Would it be possible to output exactly, and only, the lines below from the one holding "Figure 14. The" to the last line, both included, with every picture left out?

▶ RAW DATA:

+++

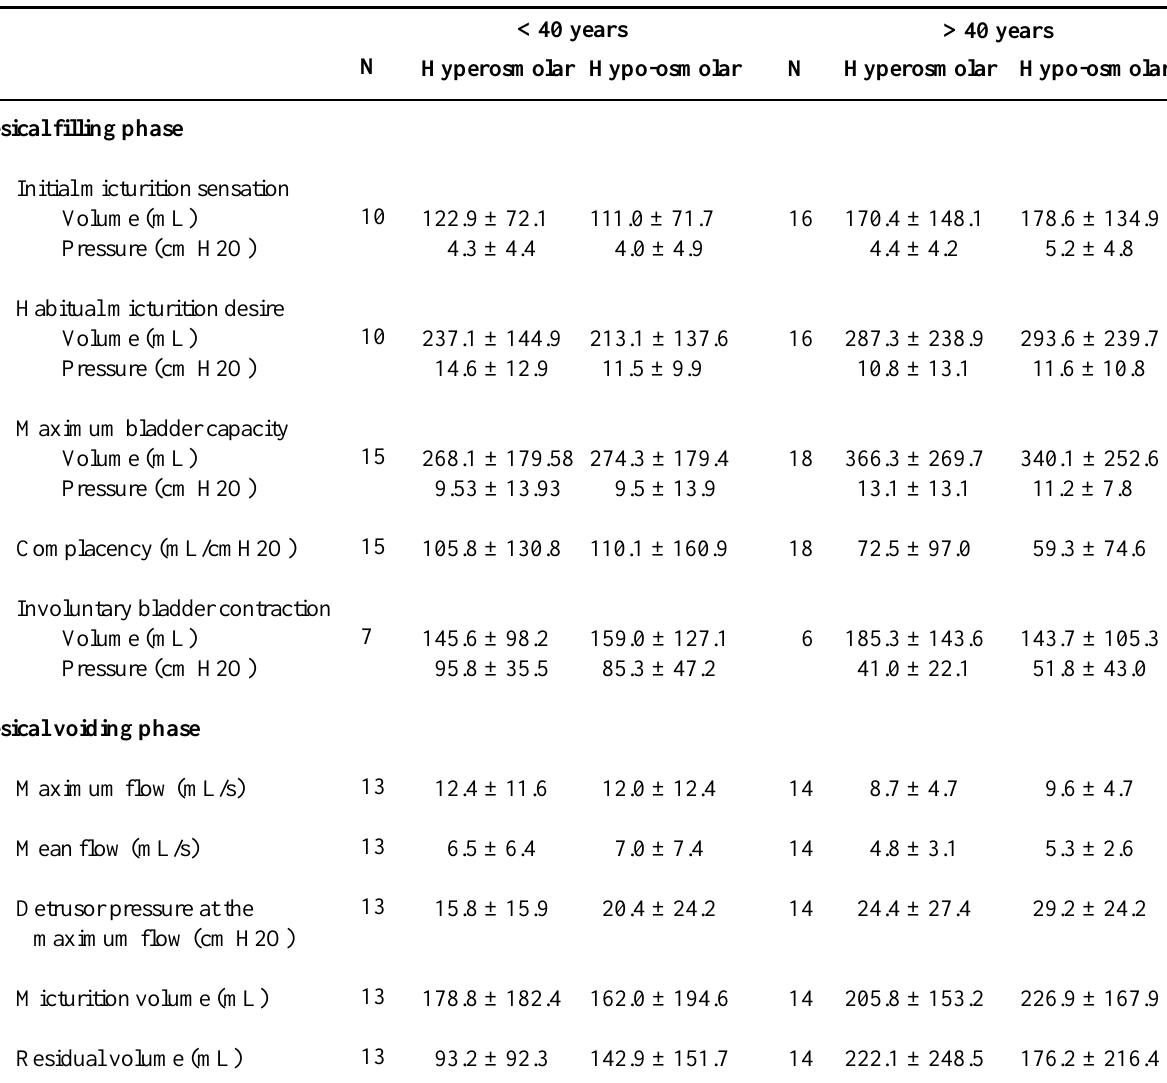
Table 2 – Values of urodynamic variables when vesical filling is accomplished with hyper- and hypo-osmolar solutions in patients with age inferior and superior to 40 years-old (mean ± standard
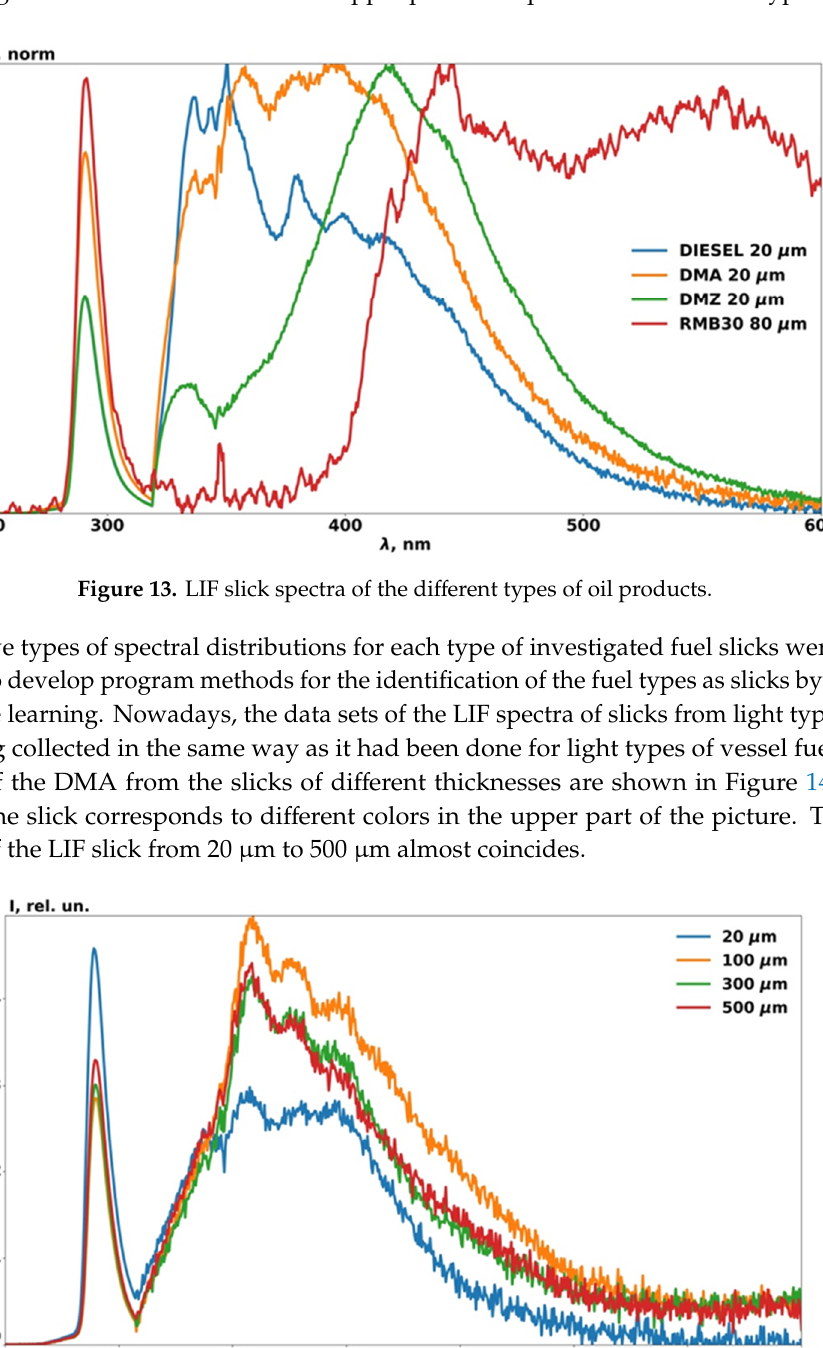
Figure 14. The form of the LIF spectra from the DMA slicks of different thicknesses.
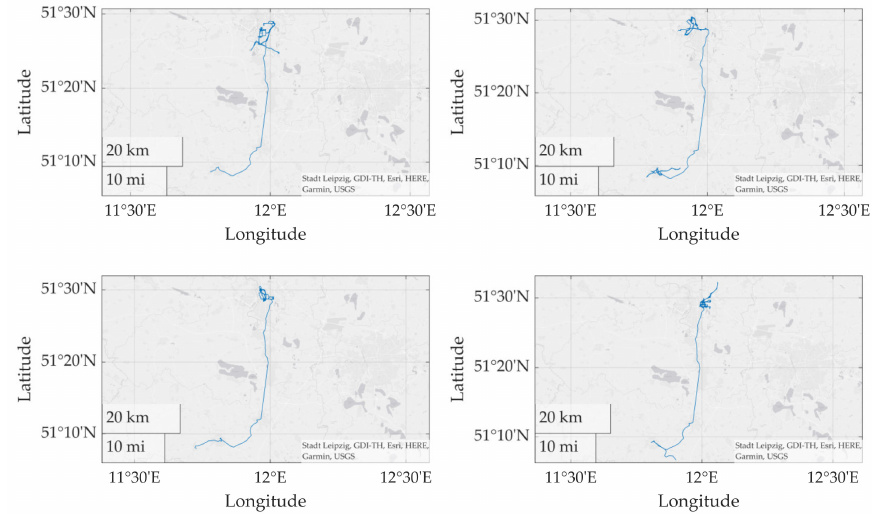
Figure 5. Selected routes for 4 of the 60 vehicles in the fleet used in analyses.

+++

▶ SOLUTION TO THE PROBLEM:
Figure 14. The form of the LIF spectra from the DMA slicks of different thicknesses.
Figure 5. Selected routes for 4 of the 60 vehicles in the fleet used in analyses.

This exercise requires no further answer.